The ancient coastal basins of Brazil, relatively undisturbed by volcanic eruptions or earthquakes, support impressive strands of mangrove forest, enormous tidal lagoons, and lush coral reefs. Of course, there are also signs of deterioration: only a small fraction of the coastal forest remains, as humans continue to congregate in the coastal zone. Vast sugar cane fields abut coastal ecosystems directly, allowing pollutants and sediments to flow freely into the sea. Mangrove forests are being cut down; poking holes in the filters between land and sea that seagrasses and coral reefs need to thrive.
The health of fisheries in Brazil is also a mixed bag. The annual yield of about half a million tons sounds like a lot. However, the FAO estimates a potential yield of up to 1.7 million tons. Tripling the yield through good management could also mean tripling jobs, food, and revenues.
Generally, three kinds of fishing take place in Brazilian waters: large scale offshore commercial (about 100 vessels), smaller scale commercial (about 1,600 vessels), and artisanal (about 23,000 vessels) (FAO 2001). They catch shrimp, lobster, tuna, sardines and other species offshore while in nearshore waters the catch is dominated by fish that use the mangroves and estuaries as nursery areas and migrate offshore as adults. Within the mangrove lagoons, artisanal fishermen focus on snook, corvina, snappers, and a large variety of crabs, oysters and mussels.
Many of the fishermen and managers we spoke to complained of declining yields, smaller average size of their fish, and longer trips to catch fewer fish: all signs of overfishing. No doubt pollution, habitat fragmentation, and other factors are also affecting ecosystem health. In several sites, dams have clearly altered the flow of water and sediments; lagoons are becoming shallower, and the mouths of estuaries are getting more constricted. These kinds of changes often result in reduced productivity, as the “tidal prism” (the very productive interface between seawater and river water in an estuary) gets dislocated from the habitats that support fish and shellfish that depend on the mixing that happens in the prism. Our analyses of fishing and non-fishing threats suggest, however, that at many sites overfishing is a primary cause of stock decline, so projects like Fish Forever that are aimed at setting up marine reserves in conjunction with exclusive access rights for local communities (also known as TURFs) seem very promising.

SET OF TASKS:
a) Quote the passage on Brazil's coast and fisheries from "The ancient coastal" up to and including "need to thrive.".
b) Extend the passage on Brazil's coastal fisheries, picking up after its final sentence.
The data that follow are not needed for anything here.

Extracted records
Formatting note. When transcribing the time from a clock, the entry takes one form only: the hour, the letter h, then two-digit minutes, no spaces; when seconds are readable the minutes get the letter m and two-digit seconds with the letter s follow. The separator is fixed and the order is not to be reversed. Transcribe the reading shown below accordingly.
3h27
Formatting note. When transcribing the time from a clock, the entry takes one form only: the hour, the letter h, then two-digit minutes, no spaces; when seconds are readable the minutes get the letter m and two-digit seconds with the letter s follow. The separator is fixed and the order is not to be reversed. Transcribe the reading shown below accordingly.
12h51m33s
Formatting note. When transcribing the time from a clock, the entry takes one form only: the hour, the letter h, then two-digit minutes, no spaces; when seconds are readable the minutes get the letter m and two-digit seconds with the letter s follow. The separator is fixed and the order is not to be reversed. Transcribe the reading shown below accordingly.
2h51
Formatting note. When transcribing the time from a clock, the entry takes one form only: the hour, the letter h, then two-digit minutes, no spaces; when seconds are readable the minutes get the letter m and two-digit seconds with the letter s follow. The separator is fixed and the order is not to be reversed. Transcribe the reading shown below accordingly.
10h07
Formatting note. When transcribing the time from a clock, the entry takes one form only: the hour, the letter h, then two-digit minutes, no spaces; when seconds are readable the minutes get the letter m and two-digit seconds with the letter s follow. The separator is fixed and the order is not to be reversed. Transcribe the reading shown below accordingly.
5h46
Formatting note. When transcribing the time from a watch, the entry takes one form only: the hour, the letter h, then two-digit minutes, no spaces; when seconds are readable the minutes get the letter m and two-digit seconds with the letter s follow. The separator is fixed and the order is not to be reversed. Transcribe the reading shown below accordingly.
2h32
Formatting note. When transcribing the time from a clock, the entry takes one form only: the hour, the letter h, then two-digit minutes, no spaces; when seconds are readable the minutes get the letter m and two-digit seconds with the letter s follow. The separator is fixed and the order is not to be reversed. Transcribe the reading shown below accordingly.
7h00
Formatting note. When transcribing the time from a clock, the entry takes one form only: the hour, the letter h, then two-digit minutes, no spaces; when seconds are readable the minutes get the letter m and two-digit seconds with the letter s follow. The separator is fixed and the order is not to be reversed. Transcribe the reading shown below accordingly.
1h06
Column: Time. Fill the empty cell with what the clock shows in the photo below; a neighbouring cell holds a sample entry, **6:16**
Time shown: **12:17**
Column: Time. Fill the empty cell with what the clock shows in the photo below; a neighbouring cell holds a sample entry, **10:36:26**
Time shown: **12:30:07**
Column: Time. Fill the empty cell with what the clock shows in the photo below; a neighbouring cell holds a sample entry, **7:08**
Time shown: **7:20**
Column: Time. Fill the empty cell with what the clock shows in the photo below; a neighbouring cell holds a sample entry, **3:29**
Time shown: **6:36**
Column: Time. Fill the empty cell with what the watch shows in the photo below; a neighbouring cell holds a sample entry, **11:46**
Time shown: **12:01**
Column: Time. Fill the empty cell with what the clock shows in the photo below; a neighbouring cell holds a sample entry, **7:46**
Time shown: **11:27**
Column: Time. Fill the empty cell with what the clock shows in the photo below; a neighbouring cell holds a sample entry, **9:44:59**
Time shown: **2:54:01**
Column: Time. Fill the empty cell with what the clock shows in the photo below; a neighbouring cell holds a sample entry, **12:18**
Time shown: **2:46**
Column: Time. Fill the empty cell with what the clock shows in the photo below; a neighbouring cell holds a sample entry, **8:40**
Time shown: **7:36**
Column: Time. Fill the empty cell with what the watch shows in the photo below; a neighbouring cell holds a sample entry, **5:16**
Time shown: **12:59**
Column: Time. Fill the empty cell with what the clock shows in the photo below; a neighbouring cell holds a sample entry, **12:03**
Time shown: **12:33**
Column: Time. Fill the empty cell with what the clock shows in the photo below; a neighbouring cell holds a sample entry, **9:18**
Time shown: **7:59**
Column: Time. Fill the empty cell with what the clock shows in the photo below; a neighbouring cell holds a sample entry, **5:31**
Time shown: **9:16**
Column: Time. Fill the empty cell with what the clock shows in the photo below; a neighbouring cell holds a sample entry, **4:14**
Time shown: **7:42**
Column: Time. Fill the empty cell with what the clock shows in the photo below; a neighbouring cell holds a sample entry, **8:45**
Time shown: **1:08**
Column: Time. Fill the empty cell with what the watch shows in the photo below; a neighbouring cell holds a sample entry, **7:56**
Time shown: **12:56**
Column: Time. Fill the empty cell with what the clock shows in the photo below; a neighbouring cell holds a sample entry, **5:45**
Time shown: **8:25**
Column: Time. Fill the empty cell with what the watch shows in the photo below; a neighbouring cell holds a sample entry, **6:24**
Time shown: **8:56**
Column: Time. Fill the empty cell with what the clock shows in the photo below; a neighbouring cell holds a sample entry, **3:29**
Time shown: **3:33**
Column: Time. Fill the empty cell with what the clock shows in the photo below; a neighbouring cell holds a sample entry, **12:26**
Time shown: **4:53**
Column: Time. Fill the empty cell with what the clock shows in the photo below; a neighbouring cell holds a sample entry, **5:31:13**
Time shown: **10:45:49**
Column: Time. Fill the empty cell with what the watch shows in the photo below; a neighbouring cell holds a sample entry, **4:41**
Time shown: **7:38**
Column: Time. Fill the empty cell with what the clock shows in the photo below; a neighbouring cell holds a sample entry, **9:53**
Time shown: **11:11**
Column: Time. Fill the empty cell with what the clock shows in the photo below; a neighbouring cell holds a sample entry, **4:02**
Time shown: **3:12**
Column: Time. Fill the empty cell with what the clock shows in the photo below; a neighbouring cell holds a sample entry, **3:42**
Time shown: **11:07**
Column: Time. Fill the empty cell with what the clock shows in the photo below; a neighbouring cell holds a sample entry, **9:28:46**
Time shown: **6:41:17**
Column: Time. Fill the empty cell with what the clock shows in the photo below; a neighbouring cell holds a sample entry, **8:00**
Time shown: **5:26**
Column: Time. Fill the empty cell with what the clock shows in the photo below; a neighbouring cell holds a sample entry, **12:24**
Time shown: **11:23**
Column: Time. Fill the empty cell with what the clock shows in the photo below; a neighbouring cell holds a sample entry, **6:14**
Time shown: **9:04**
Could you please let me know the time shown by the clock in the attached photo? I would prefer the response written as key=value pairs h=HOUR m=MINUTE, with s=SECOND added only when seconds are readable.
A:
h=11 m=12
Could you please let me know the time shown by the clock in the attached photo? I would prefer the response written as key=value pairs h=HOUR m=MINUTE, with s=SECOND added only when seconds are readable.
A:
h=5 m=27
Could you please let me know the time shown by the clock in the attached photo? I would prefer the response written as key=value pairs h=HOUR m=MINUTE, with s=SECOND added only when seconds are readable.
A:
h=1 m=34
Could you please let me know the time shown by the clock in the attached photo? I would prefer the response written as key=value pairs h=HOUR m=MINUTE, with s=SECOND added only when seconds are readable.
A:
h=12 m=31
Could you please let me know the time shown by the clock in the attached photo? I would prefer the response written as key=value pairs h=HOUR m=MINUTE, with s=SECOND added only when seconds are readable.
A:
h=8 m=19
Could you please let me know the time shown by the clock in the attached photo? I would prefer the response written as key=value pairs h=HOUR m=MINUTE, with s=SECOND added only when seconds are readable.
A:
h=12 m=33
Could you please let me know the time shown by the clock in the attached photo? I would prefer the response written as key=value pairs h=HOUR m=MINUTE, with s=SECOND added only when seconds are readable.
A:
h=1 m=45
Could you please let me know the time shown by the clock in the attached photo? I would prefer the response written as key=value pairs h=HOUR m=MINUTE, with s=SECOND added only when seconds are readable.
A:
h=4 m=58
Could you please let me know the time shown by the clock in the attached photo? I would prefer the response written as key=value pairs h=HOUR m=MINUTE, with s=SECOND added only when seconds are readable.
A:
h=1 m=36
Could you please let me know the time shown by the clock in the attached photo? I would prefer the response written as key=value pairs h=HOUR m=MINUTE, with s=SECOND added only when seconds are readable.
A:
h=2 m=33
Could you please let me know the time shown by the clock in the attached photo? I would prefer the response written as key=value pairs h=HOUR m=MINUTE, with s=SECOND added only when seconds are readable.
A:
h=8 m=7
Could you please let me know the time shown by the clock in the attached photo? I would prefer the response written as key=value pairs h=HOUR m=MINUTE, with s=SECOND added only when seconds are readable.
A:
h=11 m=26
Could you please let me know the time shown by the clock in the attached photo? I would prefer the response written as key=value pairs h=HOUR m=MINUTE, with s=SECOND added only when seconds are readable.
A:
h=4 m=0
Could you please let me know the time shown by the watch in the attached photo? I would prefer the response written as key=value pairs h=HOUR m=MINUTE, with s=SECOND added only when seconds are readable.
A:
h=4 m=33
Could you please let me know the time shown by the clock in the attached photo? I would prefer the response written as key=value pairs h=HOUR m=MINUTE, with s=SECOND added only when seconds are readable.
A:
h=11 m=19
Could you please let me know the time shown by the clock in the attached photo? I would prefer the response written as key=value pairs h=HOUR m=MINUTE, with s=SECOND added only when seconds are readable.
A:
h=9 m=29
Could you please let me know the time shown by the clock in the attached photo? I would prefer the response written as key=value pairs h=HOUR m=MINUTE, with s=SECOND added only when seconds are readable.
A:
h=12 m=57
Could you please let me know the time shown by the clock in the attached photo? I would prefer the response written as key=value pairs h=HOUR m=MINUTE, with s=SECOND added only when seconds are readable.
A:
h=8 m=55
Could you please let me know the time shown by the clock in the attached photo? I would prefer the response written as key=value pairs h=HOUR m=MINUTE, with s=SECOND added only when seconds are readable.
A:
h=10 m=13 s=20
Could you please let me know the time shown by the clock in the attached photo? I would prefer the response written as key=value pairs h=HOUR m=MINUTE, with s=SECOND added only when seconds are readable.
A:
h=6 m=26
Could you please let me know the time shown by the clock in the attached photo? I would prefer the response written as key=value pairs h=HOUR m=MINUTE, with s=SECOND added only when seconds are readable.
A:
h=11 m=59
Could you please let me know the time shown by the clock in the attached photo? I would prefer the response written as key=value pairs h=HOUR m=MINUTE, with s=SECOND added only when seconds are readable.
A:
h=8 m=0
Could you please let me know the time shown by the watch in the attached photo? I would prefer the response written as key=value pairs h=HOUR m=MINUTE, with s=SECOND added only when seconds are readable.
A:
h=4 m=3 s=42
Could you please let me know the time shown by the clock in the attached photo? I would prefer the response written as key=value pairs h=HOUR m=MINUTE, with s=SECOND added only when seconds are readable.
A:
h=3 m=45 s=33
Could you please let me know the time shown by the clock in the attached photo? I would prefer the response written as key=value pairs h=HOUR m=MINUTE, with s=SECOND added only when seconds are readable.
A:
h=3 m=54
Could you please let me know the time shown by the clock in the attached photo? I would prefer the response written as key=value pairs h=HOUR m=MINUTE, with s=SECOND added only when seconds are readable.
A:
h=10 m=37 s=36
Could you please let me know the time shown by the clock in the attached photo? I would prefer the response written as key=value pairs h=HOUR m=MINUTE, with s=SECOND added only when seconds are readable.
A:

RESULTS OF THE EXERCISE:
a)
The ancient coastal basins of Brazil, relatively undisturbed by volcanic eruptions or earthquakes, support impressive strands of mangrove forest, enormous tidal lagoons, and lush coral reefs. Of course, there are also signs of deterioration: only a small fraction of the coastal forest remains, as humans continue to congregate in the coastal zone. Vast sugar cane fields abut coastal ecosystems directly, allowing pollutants and sediments to flow freely into the sea. Mangrove forests are being cut down; poking holes in the filters between land and sea that seagrasses and coral reefs need to thrive.

b)
To address these issues, and most importantly, to protect the livelihoods and culture of local fishermen, Brazil has set up 21 marine extractive reserves (RESEX from the Portuguese reservas extrativistas) in the coastal zone, modeled on the RESEXs established in the rainforest to protect the forest and rubber-tappers who were using it sustainably against encroachment by ranchers and farmers. RESEX are designated areas in which only certain activities are allowed. On the water, the RESEX are designed to promote sustainable fishing by traditional fishermen, as opposed to large scale industrial fishing.
In principle, RESEX have great potential. If designed well, they can promote co-management of coastal resources, sharing power between local cooperative groups, state government, and the central government to ensure that fishing regulations make sense, are effective, and can be changed efficiently if necessary. They could provide needed subsidies to impoverished fishermen to help them transition to more sustainable fishing practices. And they could protect coastal fishermen and their communities from encroachment by industrial fishing and aquaculture operations.
Our challenge, and one we strive to resolve through Fish Forever, will be to help Brazil’s coastal RESEX realize this potential. This month, talented campaign managers from each selected site are being trained in the methods of social marketing and fisheries management, so that they can return to their communities to work directly with fishermen. Skilled fisheries specialists will also work with fishermen to blend local knowledge with scientific data in order to design science-based regulations that will bring depleted fish populations back. Supply chain experts will identify opportunities to capture more of the value of the catch, so that reduced catches can still bring in needed revenue.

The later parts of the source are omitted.